O site do Quirinale recrutou Checco Zalone e Claudio Bisio para narrar a história da República desde 1946. Uma estratégia que mistura humor e divulgação, buscando conectar com os mais jovens. Enquanto isso, celebra-se o centenário de Miles Davis, lembrando que a arte e o entretenimento são ferramentas válidas para comemorar marcos culturais, sem necessidade de discursos solenes.
A tecnologia como aliada da memória institucional 🏛️
O uso de plataformas digitais e formatos breves permite que dados históricos como a data do referendo de 1946 ou a eleição do primeiro presidente cheguem a audiências dispersas. Os algoritmos de recomendação, somados à viralidade de esquetes cômicos, facilitam que conceitos complexos como a transição de monarquia para república sejam assimilados em segundos. Não se trata de simplificar, mas de adaptar a mensagem aos canais atuais, onde o conteúdo visual predomina sobre o texto extenso.

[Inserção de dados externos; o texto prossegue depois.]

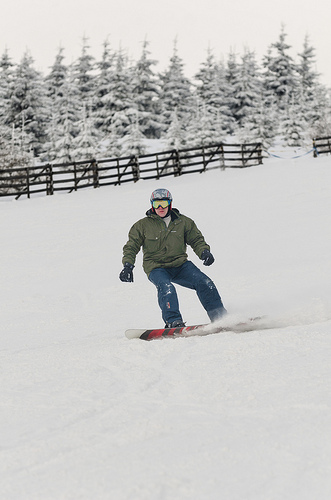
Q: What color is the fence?
A: Dark brown.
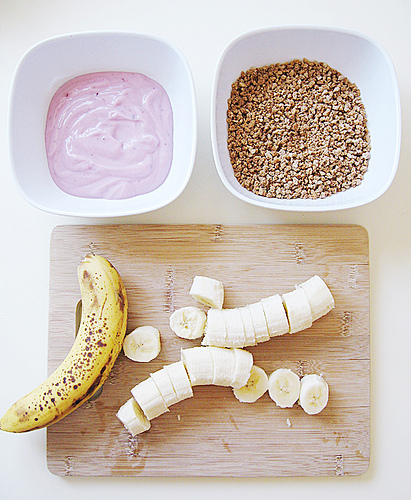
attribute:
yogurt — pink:
[43, 69, 174, 199]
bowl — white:
[204, 25, 398, 213]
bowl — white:
[4, 24, 195, 223]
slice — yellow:
[297, 273, 340, 317]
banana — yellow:
[291, 273, 337, 327]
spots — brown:
[2, 256, 125, 438]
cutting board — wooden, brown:
[44, 218, 375, 480]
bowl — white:
[8, 30, 197, 214]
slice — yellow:
[169, 304, 207, 339]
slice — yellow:
[204, 344, 236, 390]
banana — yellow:
[120, 273, 354, 437]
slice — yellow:
[114, 396, 149, 435]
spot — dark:
[98, 340, 105, 346]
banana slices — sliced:
[139, 245, 345, 440]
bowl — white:
[217, 29, 392, 202]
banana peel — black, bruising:
[3, 264, 85, 417]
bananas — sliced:
[98, 264, 366, 440]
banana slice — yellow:
[301, 374, 329, 415]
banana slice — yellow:
[267, 363, 302, 408]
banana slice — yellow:
[120, 324, 163, 362]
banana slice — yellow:
[167, 304, 205, 339]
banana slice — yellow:
[187, 272, 226, 307]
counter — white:
[3, 4, 409, 495]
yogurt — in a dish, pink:
[49, 79, 173, 192]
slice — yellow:
[297, 368, 333, 418]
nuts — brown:
[222, 52, 375, 202]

Se Miles Davis tivesse feito um vídeo para o Quirinale 🎺
Imaginem Miles Davis improvisando um solo de trompete enquanto Checco Zalone explica a diferença entre um decreto-lei e um decreto legislativo. O jazz, como a política italiana, é questão de ritmo e acordos inesperados. Mas talvez o verdadeiro milagre fosse os jovens lembrarem o nome do primeiro presidente da República antes do vídeo terminar. Ou pelo menos que não confundam De Gasperi com um cantor de trap.